ハードルは低く、できることからベビーステップで始める

とはいえ、健康に生きるために必要なこととして、どんな分野の専門家でも挙げるのが「運動」だ。一生のテーマとも言えるだろう。そこで古川氏は運動を習慣化するポイントとして次の3つをあげた。

1.時間を見つける
2.自分に合ったもの(合ったスタイル)を見つける
3.ベビーステップ

「忙しい現代人にとって運動を習慣化する際にボトルネックになるのは、時間がないことではないでしょうか? 運動したい気持ちはあっても、時間が見つけられない、そんな時間があったら他のことに時間を使いたいと考えても不思議はありません。
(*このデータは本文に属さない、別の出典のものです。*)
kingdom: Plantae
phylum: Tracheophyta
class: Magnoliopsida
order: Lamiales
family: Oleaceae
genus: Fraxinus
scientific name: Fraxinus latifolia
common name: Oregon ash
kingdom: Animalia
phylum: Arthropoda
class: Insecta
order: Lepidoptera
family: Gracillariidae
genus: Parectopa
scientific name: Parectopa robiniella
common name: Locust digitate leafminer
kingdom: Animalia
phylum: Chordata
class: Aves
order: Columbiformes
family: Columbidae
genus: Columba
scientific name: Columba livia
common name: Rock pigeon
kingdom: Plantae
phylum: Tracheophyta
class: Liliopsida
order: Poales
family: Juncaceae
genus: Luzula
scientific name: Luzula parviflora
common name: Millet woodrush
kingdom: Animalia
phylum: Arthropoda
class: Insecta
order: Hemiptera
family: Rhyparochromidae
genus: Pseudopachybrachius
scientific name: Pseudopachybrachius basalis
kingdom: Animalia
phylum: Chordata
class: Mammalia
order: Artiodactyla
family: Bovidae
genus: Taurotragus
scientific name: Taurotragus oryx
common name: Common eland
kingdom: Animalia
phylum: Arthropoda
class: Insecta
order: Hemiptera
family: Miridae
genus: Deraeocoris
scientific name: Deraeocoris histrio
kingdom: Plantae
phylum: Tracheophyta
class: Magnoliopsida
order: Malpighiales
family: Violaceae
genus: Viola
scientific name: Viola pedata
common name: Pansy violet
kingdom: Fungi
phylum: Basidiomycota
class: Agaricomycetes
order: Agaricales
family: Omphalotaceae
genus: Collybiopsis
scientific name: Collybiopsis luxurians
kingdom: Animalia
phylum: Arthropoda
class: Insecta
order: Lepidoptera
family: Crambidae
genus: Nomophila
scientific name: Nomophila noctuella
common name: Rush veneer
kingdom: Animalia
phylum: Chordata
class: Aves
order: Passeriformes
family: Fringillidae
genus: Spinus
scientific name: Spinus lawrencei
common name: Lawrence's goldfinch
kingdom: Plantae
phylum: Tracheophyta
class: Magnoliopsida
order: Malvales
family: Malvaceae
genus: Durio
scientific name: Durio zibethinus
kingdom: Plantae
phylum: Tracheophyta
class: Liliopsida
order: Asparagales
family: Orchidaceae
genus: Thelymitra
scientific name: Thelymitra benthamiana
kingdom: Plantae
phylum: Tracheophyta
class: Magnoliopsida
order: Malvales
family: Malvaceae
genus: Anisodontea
ですから、時間をどうやって見つけるかは重要です。次に、自分が取り組みやすいスタイルを見つけること。ジムに通うとか、ジョギング、ウォーキングをするとかだけが運動ではありません。YouTubeで楽しいダンス動画を見つけたら一緒に踊るのでも良いし、ただ歩いたり走ったりするのがつまらないと思うなら、夫婦で歩いても良いし、ラジオの語学講座でも聴きながら勉強との一石二鳥を狙うとかでも良いと思いますよ」

そして、何かをやりはじめたとき、最初の挫折となるのが、何ごとも完璧にやりたいという「完璧主義」。やろうと思ったけど時間がない、気が乗らない、急な残業が入った……やる気を削ぐ理由はそれこそ無限にある。少しでもそういったネガティブ要素があると、「完璧主義」タイプの人ほど、挫折しやすくなるという。

そんな習慣引力の力に対抗するのがベビーステップだ。